• **What to work on**
Reproduce every line of the records below without changing a single character.

Data entries
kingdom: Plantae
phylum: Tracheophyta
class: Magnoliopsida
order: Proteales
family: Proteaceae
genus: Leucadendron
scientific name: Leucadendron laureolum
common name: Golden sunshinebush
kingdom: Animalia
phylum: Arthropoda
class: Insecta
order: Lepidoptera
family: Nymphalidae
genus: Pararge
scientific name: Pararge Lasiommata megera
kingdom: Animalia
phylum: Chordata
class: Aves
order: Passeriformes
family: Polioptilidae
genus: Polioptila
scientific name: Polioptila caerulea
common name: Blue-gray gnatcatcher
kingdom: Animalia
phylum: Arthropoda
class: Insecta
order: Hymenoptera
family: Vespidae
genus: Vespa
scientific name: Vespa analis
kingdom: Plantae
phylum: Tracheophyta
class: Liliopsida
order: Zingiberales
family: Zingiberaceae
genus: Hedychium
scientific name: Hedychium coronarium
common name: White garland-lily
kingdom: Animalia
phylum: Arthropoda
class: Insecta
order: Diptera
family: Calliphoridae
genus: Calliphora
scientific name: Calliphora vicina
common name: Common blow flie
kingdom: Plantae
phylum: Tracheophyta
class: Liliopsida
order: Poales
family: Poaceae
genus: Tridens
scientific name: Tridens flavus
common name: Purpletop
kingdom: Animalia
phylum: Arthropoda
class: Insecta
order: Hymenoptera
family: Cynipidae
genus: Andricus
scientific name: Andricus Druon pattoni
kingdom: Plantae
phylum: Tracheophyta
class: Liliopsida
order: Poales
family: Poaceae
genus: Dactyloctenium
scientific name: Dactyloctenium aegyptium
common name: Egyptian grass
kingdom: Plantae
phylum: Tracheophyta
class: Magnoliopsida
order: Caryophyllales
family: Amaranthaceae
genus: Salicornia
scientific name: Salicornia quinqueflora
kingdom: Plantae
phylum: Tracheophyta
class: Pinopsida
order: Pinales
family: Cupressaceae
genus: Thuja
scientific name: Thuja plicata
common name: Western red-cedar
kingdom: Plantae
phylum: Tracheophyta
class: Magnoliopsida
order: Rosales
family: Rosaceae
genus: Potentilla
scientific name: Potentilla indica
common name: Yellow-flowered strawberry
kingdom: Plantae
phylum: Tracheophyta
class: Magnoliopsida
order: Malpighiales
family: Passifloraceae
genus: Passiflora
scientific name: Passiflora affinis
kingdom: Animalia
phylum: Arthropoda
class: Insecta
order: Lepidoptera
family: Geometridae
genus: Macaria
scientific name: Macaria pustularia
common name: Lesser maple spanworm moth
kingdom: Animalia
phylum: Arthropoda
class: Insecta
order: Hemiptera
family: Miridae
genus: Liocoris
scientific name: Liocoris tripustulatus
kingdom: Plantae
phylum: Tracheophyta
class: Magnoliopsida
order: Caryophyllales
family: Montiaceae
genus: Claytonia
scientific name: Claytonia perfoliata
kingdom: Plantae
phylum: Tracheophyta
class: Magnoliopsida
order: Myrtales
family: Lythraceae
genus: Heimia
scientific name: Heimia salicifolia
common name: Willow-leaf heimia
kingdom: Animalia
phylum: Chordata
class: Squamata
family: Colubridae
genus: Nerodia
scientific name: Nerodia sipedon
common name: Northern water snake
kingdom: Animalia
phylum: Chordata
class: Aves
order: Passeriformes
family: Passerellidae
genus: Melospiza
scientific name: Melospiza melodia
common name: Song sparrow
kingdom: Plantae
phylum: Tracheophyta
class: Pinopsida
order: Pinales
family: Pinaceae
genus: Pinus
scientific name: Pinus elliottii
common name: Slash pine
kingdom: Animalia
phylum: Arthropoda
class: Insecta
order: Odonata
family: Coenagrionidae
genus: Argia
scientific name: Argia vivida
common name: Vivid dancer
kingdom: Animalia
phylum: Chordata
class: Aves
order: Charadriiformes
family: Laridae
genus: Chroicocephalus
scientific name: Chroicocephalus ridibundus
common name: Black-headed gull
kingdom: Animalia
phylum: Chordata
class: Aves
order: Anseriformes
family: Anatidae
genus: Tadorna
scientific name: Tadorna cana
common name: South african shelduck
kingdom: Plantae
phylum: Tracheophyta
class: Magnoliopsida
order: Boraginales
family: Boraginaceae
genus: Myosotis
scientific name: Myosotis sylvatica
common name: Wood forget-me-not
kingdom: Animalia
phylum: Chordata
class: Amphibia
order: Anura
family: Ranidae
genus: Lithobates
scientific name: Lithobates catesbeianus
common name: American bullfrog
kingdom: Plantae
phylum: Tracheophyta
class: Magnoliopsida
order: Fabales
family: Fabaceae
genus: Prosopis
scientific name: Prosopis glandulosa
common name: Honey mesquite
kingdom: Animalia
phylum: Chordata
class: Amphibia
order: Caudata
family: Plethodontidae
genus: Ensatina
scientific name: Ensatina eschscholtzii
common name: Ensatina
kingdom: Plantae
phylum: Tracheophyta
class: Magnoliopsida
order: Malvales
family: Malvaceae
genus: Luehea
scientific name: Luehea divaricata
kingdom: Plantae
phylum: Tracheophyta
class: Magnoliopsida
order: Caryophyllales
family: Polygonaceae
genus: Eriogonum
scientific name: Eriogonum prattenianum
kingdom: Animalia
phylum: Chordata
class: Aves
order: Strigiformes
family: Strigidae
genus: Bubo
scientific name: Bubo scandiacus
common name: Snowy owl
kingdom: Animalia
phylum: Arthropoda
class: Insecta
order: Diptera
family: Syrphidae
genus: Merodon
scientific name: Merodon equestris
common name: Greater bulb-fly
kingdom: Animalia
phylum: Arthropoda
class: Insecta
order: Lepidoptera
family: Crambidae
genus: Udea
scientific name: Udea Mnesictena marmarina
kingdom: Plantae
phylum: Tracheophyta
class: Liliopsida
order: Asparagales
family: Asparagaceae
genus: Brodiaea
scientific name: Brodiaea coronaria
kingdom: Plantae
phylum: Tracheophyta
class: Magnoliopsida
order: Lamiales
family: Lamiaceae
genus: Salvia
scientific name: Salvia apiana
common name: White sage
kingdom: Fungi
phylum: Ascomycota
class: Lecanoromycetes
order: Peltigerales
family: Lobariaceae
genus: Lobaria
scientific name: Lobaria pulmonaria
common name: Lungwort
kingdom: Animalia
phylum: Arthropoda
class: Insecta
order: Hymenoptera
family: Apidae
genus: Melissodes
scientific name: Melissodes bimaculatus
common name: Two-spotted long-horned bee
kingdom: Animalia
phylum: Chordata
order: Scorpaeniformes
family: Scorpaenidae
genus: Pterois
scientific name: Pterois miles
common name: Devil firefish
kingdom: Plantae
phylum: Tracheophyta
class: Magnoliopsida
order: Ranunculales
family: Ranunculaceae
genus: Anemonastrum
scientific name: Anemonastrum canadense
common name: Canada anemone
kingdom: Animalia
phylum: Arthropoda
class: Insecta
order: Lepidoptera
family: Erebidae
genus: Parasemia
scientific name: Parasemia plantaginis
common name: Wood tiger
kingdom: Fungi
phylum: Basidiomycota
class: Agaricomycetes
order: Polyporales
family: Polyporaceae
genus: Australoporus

• **Solution to the exercise**
kingdom: Plantae
phylum: Tracheophyta
class: Magnoliopsida
order: Proteales
family: Proteaceae
genus: Leucadendron
scientific name: Leucadendron laureolum
common name: Golden sunshinebush
kingdom: Animalia
phylum: Arthropoda
class: Insecta
order: Lepidoptera
family: Nymphalidae
genus: Pararge
scientific name: Pararge Lasiommata megera
kingdom: Animalia
phylum: Chordata
class: Aves
order: Passeriformes
family: Polioptilidae
genus: Polioptila
scientific name: Polioptila caerulea
common name: Blue-gray gnatcatcher
kingdom: Animalia
phylum: Arthropoda
class: Insecta
order: Hymenoptera
family: Vespidae
genus: Vespa
scientific name: Vespa analis
kingdom: Plantae
phylum: Tracheophyta
class: Liliopsida
order: Zingiberales
family: Zingiberaceae
genus: Hedychium
scientific name: Hedychium coronarium
common name: White garland-lily
kingdom: Animalia
phylum: Arthropoda
class: Insecta
order: Diptera
family: Calliphoridae
genus: Calliphora
scientific name: Calliphora vicina
common name: Common blow flie
kingdom: Plantae
phylum: Tracheophyta
class: Liliopsida
order: Poales
family: Poaceae
genus: Tridens
scientific name: Tridens flavus
common name: Purpletop
kingdom: Animalia
phylum: Arthropoda
class: Insecta
order: Hymenoptera
family: Cynipidae
genus: Andricus
scientific name: Andricus Druon pattoni
kingdom: Plantae
phylum: Tracheophyta
class: Liliopsida
order: Poales
family: Poaceae
genus: Dactyloctenium
scientific name: Dactyloctenium aegyptium
common name: Egyptian grass
kingdom: Plantae
phylum: Tracheophyta
class: Magnoliopsida
order: Caryophyllales
family: Amaranthaceae
genus: Salicornia
scientific name: Salicornia quinqueflora
kingdom: Plantae
phylum: Tracheophyta
class: Pinopsida
order: Pinales
family: Cupressaceae
genus: Thuja
scientific name: Thuja plicata
common name: Western red-cedar
kingdom: Plantae
phylum: Tracheophyta
class: Magnoliopsida
order: Rosales
family: Rosaceae
genus: Potentilla
scientific name: Potentilla indica
common name: Yellow-flowered strawberry
kingdom: Plantae
phylum: Tracheophyta
class: Magnoliopsida
order: Malpighiales
family: Passifloraceae
genus: Passiflora
scientific name: Passiflora affinis
kingdom: Animalia
phylum: Arthropoda
class: Insecta
order: Lepidoptera
family: Geometridae
genus: Macaria
scientific name: Macaria pustularia
common name: Lesser maple spanworm moth
kingdom: Animalia
phylum: Arthropoda
class: Insecta
order: Hemiptera
family: Miridae
genus: Liocoris
scientific name: Liocoris tripustulatus
kingdom: Plantae
phylum: Tracheophyta
class: Magnoliopsida
order: Caryophyllales
family: Montiaceae
genus: Claytonia
scientific name: Claytonia perfoliata
kingdom: Plantae
phylum: Tracheophyta
class: Magnoliopsida
order: Myrtales
family: Lythraceae
genus: Heimia
scientific name: Heimia salicifolia
common name: Willow-leaf heimia
kingdom: Animalia
phylum: Chordata
class: Squamata
family: Colubridae
genus: Nerodia
scientific name: Nerodia sipedon
common name: Northern water snake
kingdom: Animalia
phylum: Chordata
class: Aves
order: Passeriformes
family: Passerellidae
genus: Melospiza
scientific name: Melospiza melodia
common name: Song sparrow
kingdom: Plantae
phylum: Tracheophyta
class: Pinopsida
order: Pinales
family: Pinaceae
genus: Pinus
scientific name: Pinus elliottii
common name: Slash pine
kingdom: Animalia
phylum: Arthropoda
class: Insecta
order: Odonata
family: Coenagrionidae
genus: Argia
scientific name: Argia vivida
common name: Vivid dancer
kingdom: Animalia
phylum: Chordata
class: Aves
order: Charadriiformes
family: Laridae
genus: Chroicocephalus
scientific name: Chroicocephalus ridibundus
common name: Black-headed gull
kingdom: Animalia
phylum: Chordata
class: Aves
order: Anseriformes
family: Anatidae
genus: Tadorna
scientific name: Tadorna cana
common name: South african shelduck
kingdom: Plantae
phylum: Tracheophyta
class: Magnoliopsida
order: Boraginales
family: Boraginaceae
genus: Myosotis
scientific name: Myosotis sylvatica
common name: Wood forget-me-not
kingdom: Animalia
phylum: Chordata
class: Amphibia
order: Anura
family: Ranidae
genus: Lithobates
scientific name: Lithobates catesbeianus
common name: American bullfrog
kingdom: Plantae
phylum: Tracheophyta
class: Magnoliopsida
order: Fabales
family: Fabaceae
genus: Prosopis
scientific name: Prosopis glandulosa
common name: Honey mesquite
kingdom: Animalia
phylum: Chordata
class: Amphibia
order: Caudata
family: Plethodontidae
genus: Ensatina
scientific name: Ensatina eschscholtzii
common name: Ensatina
kingdom: Plantae
phylum: Tracheophyta
class: Magnoliopsida
order: Malvales
family: Malvaceae
genus: Luehea
scientific name: Luehea divaricata
kingdom: Plantae
phylum: Tracheophyta
class: Magnoliopsida
order: Caryophyllales
family: Polygonaceae
genus: Eriogonum
scientific name: Eriogonum prattenianum
kingdom: Animalia
phylum: Chordata
class: Aves
order: Strigiformes
family: Strigidae
genus: Bubo
scientific name: Bubo scandiacus
common name: Snowy owl
kingdom: Animalia
phylum: Arthropoda
class: Insecta
order: Diptera
family: Syrphidae
genus: Merodon
scientific name: Merodon equestris
common name: Greater bulb-fly
kingdom: Animalia
phylum: Arthropoda
class: Insecta
order: Lepidoptera
family: Crambidae
genus: Udea
scientific name: Udea Mnesictena marmarina
kingdom: Plantae
phylum: Tracheophyta
class: Liliopsida
order: Asparagales
family: Asparagaceae
genus: Brodiaea
scientific name: Brodiaea coronaria
kingdom: Plantae
phylum: Tracheophyta
class: Magnoliopsida
order: Lamiales
family: Lamiaceae
genus: Salvia
scientific name: Salvia apiana
common name: White sage
kingdom: Fungi
phylum: Ascomycota
class: Lecanoromycetes
order: Peltigerales
family: Lobariaceae
genus: Lobaria
scientific name: Lobaria pulmonaria
common name: Lungwort
kingdom: Animalia
phylum: Arthropoda
class: Insecta
order: Hymenoptera
family: Apidae
genus: Melissodes
scientific name: Melissodes bimaculatus
common name: Two-spotted long-horned bee
kingdom: Animalia
phylum: Chordata
order: Scorpaeniformes
family: Scorpaenidae
genus: Pterois
scientific name: Pterois miles
common name: Devil firefish
kingdom: Plantae
phylum: Tracheophyta
class: Magnoliopsida
order: Ranunculales
family: Ranunculaceae
genus: Anemonastrum
scientific name: Anemonastrum canadense
common name: Canada anemone
kingdom: Animalia
phylum: Arthropoda
class: Insecta
order: Lepidoptera
family: Erebidae
genus: Parasemia
scientific name: Parasemia plantaginis
common name: Wood tiger
kingdom: Fungi
phylum: Basidiomycota
class: Agaricomycetes
order: Polyporales
family: Polyporaceae
genus: Australoporus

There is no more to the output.